See the file ReadMe.txt in the root directory for further information.

Files
-----
KCtree.cpp KCtree.h     For the kc tree
KCutil.cpp KCutil.h     Utilities used in kc-tree construction
KM_ANN.cpp KM_ANN.h     General definitions from ANN
KMcenters.cpp           Center point set
KMcenters.h
KMdata.cpp KMdata.h     Data point set
KMeans.cpp KMeans.h     General definitions for k-means
KMfilterCenters.cpp     Enhanced center set for filtering algorithm
KMfilterCenters.h
KMlocal.cpp KMlocal.h   Algorithms for k-means by local search
KMrand.cpp KMrand.h     Random number generation
KMterm.cpp KMterm.h     Termination conditions and other parameters

Makefile                To compile everything
README                  This file
TODO.txt                Some things I have to do still
kmltest.cpp             kmltest source

Organization
------------
The various algorithms are invoked by kmltest, the main test driver.
This program inputs various parameters, inputs/generates data sets,
executes the appropriate algorithms, and prints statistics.

The program is organized around a set of classes.
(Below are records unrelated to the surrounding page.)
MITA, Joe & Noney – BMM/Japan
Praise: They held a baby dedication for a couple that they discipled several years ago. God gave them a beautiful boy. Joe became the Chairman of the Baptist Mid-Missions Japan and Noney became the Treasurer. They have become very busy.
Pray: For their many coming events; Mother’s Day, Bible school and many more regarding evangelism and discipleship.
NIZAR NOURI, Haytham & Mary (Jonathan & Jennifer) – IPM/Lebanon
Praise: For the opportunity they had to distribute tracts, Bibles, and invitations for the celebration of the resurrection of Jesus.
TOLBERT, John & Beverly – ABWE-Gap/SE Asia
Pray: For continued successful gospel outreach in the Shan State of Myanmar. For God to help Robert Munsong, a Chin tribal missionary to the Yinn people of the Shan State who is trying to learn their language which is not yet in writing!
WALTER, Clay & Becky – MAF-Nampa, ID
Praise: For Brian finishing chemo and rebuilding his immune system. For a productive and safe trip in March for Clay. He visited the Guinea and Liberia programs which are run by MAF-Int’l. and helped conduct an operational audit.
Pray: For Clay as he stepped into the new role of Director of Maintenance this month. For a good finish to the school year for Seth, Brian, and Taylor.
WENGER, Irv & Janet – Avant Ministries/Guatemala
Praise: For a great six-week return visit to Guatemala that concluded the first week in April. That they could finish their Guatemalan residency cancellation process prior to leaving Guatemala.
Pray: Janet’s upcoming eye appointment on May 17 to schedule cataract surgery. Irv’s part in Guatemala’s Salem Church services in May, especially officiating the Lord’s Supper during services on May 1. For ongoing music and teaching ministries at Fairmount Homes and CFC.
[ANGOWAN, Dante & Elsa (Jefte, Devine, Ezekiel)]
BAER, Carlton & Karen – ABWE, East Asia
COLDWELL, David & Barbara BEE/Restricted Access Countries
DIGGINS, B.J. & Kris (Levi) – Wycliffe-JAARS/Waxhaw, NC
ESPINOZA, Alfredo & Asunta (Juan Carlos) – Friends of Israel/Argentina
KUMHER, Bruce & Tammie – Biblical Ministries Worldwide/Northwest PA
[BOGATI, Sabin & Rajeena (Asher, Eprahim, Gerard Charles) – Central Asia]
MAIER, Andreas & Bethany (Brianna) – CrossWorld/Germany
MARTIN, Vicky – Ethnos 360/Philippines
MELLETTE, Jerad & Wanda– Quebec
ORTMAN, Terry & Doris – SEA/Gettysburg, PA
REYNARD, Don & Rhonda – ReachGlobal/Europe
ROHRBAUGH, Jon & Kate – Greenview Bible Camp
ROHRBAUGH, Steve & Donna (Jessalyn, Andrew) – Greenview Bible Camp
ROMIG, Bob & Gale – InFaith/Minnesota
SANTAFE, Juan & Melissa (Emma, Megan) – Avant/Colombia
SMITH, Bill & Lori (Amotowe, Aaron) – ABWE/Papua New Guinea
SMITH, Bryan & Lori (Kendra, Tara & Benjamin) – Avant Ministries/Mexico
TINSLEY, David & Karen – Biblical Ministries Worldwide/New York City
KMpoint: (Files: KM_ANN.h, KM_ANN.cpp)
  There is no point "class".  A point is just a pointer to an array of
  doubles.  This is an inheritance of ANN, which uses this simple
  representation for its points.

  The typedefs KMdataPoint and KMcenter are just aliases for KMpoint,
  and are used as a hint for whether a point is used as a data or center
  point.

KMpointArray: (Files: KM_ANN.h, KM_ANN.cpp)
  A point array is a pointer to an array of KMpoint.  The typedefs
  KMdataArray and KMcenterArray are aliases for KMpointArray.

KMdata:  (Files: KMdata.h, KMdata.cpp)
  This class stores a set of data points.  It also has an associated
  member kcTree, which is a pointer to a kc tree for the point set (see
  below).  This class provides functions sampleCtr() and sampleCtrs()
  for sampling points to be used as centers.  These procedures just take
  a random sample of points, but it should be possible to extend this
  class so that more sophisticated sampling is possible (e.g., down the
  lines of what Matoushek does).

KCtree:  (Files: KCtree.h, KCtree.cpp, KCutil.h, KCutil.cpp)
  A kc tree class stores a enhanced form of a kd tree for a set of
  points.  In addition to storing the points, each node also contains
  the number of points, the centroid (actually the sum of coordinates)
  and the distortion of the point set relative to its centroid, and a
  bounding box for the point set.  Its constructor builds a tree from a
  set of points.  In addition it provides a procedure getNeighbors()
  which is used in Lloyd's algorithm for assigning points to their
  nearest neighbor among a set of k center points.

  These functions are a massively stripped-down version of the kd tree
  data structure of ANN.  The files KCutil.h and KCutil.cpp contain
  utility procedures used in the construction of the tree.

KMcenters: (Files: KMcenters.h, KMcenters.cpp)
  This class is used for storing a set of center points for a given data
  set.  It also contains a pointer to a KMdata object, which stores the
  associated data set.  It provides basic access functions, but not much
  more.

KMfilterCenters: (Files: KMfileterCenters.h, KMfilterCenters.cpp)
  This class extends the KMcenters class, and provides the main utility
  procedures for various k-means algorithms.  The most time-intensive
  aspect of k-means is assigning data points to their nearest center and
  computing distortions.  This class together with the kc tree makes use
  of a procedure, called filtering, for doing this.  See the file
  KMfilterCenters.h for more information as to how it works.

KMlocal: (Files: KMlocal.h, KMlocal.cpp)
  This class provides a generic k-means algorithm through local search.
  See the file KMlocal.h for an outline of the algorithm.  Basically it
  works by constructing an initial set of centers and then makes local
  modifications to this set.  There are two important extensions to this
  class:

  KMlocalLloyds: Repeatedly applies Lloyd's algorithm with randomly
        sampled starting points.
  KMlocalSwap: A local search heuristic, which works by performing swaps
        between existing centers and a set of candidate centers.
  KMlocalEZ_Hybrid: A simple hybrid algorithm, which does one swap
        followed by some number of iterations of Lloyd's.
  KMlocalHybrid: A more complex hybrid of Lloyd's and Swap, which performs
        some number of swaps followed by some number of iterations of
        Lloyd's algorithm.  To avoid getting trapped in local minima,
        an approach similar to simulated annealing is included as well.

KMterm: (Files: KMterm.h, KMterm.cpp)
  The algorithms described above are controlled by a number of different
  parameters.  These parameters are encapsulated in this class.  Among
  these are termination conditions, from which the class is named.

KMrand: (Files: KMrand.h, KMrand.cpp)
  This is not a class, but just a set of free-standing procedures, which
  are used for generating point sets according to various distributions.